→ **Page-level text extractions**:
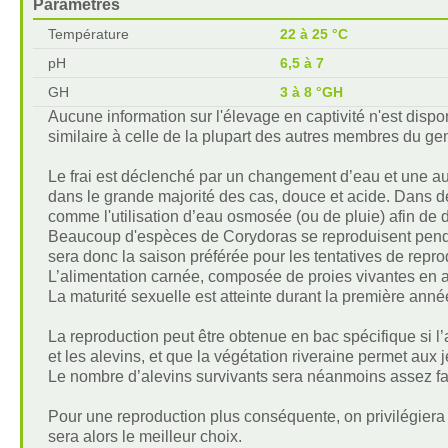
Paramètres
Température
22 à 25 °C
pH
6,5 à 7
GH
3 à 8 °GH
Aucune information sur l'élevage en captivité n'est disp
similaire à celle de la plupart des autres membres du ge
Le frai est déclenché par un changement d’eau et une aug
dans le grande majorité des cas, douce et acide. Dans de no
comme l'utilisation d’eau osmosée (ou de pluie) afin de d
Beaucoup d'espèces de Corydoras se reproduisent pendan
sera donc la saison préférée pour les tentatives de repro
L’alimentation carnée, composée de proies vivantes en 
La maturité sexuelle est atteinte durant la première anné
La reproduction peut être obtenue en bac spécifique si l
et les alevins, et que la végétation riveraine permet aux 
Le nombre d’alevins survivants sera néanmoins assez fa
Pour une reproduction plus conséquente, on privilégiera 
sera alors le meilleur choix.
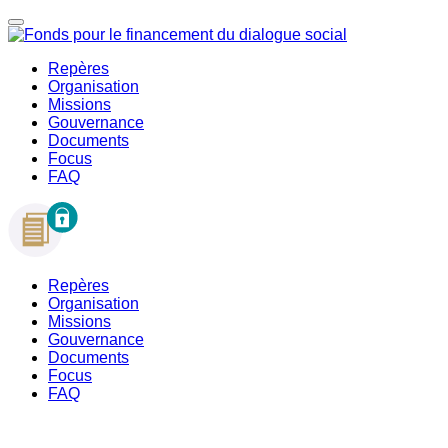
Repères
Organisation
Missions
Gouvernance
Documents
Focus
FAQ
Repères
Organisation
Missions
Gouvernance
Documents
Focus
FAQ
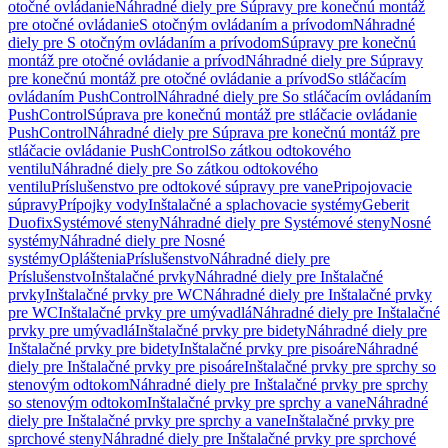
otočné ovládanie
Náhradné diely pre Súpravy pre konečnú montáž
pre otočné ovládanie
S otočným ovládaním a prívodom
Náhradné
diely pre S otočným ovládaním a prívodom
Súpravy pre konečnú
montáž pre otočné ovládanie a prívod
Náhradné diely pre Súpravy
pre konečnú montáž pre otočné ovládanie a prívod
So stláčacím
ovládaním PushControl
Náhradné diely pre So stláčacím ovládaním
PushControl
Súprava pre konečnú montáž pre stláčacie ovládanie
PushControl
Náhradné diely pre Súprava pre konečnú montáž pre
stláčacie ovládanie PushControl
So zátkou odtokového
ventilu
Náhradné diely pre So zátkou odtokového
ventilu
Príslušenstvo pre odtokové súpravy pre vane
Pripojovacie
súpravy
Prípojky vody
Inštalačné a splachovacie systémy
Geberit
Duofix
Systémové steny
Náhradné diely pre Systémové steny
Nosné
systémy
Náhradné diely pre Nosné
systémy
Opláštenia
Príslušenstvo
Náhradné diely pre
Príslušenstvo
Inštalačné prvky
Náhradné diely pre Inštalačné
prvky
Inštalačné prvky pre WC
Náhradné diely pre Inštalačné prvky
pre WC
Inštalačné prvky pre umývadlá
Náhradné diely pre Inštalačné
prvky pre umývadlá
Inštalačné prvky pre bidety
Náhradné diely pre
Inštalačné prvky pre bidety
Inštalačné prvky pre pisoáre
Náhradné
diely pre Inštalačné prvky pre pisoáre
Inštalačné prvky pre sprchy so
stenovým odtokom
Náhradné diely pre Inštalačné prvky pre sprchy
so stenovým odtokom
Inštalačné prvky pre sprchy a vane
Náhradné
diely pre Inštalačné prvky pre sprchy a vane
Inštalačné prvky pre
sprchové steny
Náhradné diely pre Inštalačné prvky pre sprchové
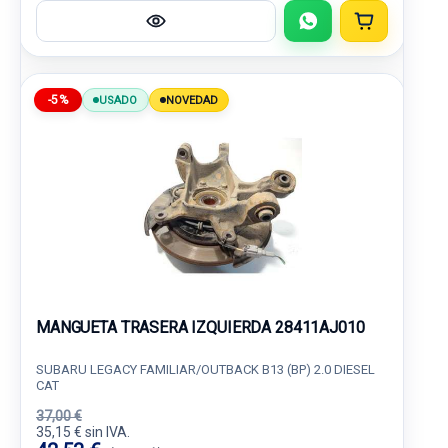
-5%
USADO
NOVEDAD
MANGUETA TRASERA IZQUIERDA 28411AJ010
SUBARU LEGACY FAMILIAR/OUTBACK B13 (BP) 2.0 DIESEL
CAT
37,00 €
35,15 € sin IVA.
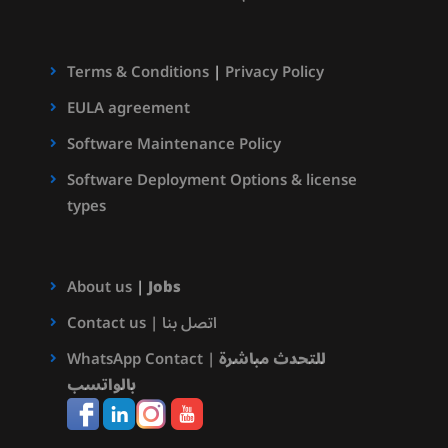
Terms & Conditions
|
Privacy Policy
EULA agreement
Software Maintenance Policy
Software Deployment Options & license
types
About us
|
Jobs
Contact us | اتصل بنا
للتحدث مباشرة
WhatsApp Contact |
بالواتسب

→ **Exercise goal**: Can you render the lines of the listing, from its start through the line holding "L’alimentation carnée, composée" inclusive, as a Markdown table with the columns "Row" and "Line"? Leave out the pictures and any blank lines.

→ **Written solution**:
| Row | Line |
|---|---|
| 1 | Paramètres |
| 2 | Température |
| 3 | 22 à 25 °C |
| 4 | pH |
| 5 | 6,5 à 7 |
| 6 | GH |
| 7 | 3 à 8 °GH |
| 8 | Aucune information sur l'élevage en captivité n'est disp |
| 9 | similaire à celle de la plupart des autres membres du ge |
| 10 | Le frai est déclenché par un changement d’eau et une aug |
| 11 | dans le grande majorité des cas, douce et acide. Dans de no |
| 12 | comme l'utilisation d’eau osmosée (ou de pluie) afin de d |
| 13 | Beaucoup d'espèces de Corydoras se reproduisent pendan |
| 14 | sera donc la saison préférée pour les tentatives de repro |
| 15 | L’alimentation carnée, composée de proies vivantes en  |